(INPUT FOR THIS TASK begins)

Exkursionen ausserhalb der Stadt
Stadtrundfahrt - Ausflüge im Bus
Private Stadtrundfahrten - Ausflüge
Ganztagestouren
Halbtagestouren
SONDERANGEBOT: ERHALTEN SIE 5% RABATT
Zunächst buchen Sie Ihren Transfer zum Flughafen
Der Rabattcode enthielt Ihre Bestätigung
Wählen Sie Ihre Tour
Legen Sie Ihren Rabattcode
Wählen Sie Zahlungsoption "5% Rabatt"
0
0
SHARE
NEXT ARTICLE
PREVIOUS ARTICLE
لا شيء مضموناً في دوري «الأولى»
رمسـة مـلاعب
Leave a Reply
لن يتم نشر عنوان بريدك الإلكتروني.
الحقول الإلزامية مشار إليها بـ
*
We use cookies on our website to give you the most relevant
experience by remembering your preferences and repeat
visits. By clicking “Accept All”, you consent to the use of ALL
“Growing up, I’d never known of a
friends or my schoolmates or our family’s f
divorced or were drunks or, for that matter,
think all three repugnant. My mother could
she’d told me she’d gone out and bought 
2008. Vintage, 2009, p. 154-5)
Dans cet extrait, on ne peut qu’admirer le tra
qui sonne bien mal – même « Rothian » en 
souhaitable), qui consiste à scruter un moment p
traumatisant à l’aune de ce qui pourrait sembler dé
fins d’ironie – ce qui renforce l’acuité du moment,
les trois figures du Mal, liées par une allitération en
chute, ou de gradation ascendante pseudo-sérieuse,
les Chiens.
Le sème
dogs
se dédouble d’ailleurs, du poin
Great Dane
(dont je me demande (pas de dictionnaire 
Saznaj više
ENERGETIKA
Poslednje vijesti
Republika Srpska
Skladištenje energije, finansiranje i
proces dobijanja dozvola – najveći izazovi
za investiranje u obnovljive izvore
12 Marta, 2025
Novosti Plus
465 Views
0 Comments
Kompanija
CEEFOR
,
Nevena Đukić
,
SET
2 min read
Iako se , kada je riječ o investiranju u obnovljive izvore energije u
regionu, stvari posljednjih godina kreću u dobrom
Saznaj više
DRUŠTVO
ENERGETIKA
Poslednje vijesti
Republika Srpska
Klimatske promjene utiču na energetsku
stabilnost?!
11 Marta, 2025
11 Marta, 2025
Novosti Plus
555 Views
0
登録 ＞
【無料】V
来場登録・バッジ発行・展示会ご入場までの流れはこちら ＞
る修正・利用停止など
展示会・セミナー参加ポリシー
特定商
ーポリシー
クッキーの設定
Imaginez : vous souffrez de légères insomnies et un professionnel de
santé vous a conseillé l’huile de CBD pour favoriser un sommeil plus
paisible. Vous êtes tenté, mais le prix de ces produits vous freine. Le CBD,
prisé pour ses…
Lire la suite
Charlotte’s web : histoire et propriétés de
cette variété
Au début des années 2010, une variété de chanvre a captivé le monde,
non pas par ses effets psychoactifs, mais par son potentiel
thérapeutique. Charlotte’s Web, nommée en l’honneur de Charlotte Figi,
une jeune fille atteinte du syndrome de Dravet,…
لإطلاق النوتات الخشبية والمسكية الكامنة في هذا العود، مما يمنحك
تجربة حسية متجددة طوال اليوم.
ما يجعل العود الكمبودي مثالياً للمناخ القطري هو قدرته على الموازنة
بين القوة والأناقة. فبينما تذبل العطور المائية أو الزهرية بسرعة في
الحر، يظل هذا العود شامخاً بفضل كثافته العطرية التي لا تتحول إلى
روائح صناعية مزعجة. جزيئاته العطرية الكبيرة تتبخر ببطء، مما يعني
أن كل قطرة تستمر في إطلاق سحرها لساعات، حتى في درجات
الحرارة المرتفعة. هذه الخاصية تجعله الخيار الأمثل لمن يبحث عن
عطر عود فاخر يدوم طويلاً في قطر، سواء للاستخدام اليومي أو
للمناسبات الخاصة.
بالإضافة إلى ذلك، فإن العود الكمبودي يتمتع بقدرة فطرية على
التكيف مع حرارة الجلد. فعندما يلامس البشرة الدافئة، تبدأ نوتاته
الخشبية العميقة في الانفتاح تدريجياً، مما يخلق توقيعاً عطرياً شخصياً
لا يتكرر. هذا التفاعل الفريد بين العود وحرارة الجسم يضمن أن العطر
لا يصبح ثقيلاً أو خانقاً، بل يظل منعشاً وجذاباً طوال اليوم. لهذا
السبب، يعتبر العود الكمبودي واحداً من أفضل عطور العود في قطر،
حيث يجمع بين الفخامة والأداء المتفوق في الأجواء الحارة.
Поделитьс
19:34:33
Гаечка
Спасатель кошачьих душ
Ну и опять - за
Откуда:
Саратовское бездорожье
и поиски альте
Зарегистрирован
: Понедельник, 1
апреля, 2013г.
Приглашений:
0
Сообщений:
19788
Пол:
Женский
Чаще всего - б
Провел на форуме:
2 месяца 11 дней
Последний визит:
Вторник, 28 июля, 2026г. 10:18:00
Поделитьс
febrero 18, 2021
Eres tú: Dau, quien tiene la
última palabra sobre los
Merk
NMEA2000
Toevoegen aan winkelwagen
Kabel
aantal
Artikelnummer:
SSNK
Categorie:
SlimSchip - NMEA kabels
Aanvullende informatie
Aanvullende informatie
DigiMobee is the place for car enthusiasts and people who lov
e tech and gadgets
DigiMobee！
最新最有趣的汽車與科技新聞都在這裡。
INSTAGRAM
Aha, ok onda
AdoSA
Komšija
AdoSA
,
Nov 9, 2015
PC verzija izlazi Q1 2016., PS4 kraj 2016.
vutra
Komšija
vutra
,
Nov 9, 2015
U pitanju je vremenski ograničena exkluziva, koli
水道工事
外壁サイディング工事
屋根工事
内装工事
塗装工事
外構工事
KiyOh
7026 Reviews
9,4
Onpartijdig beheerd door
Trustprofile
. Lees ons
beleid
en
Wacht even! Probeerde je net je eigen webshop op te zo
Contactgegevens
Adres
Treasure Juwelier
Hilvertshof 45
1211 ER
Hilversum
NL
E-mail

(INPUT FOR THIS TASK ends)

**EXERCISE GOAL:** The lines above may hold the string "izvore". Say how many do, and give only that number.

**EXERCISE RESPONSE:** 2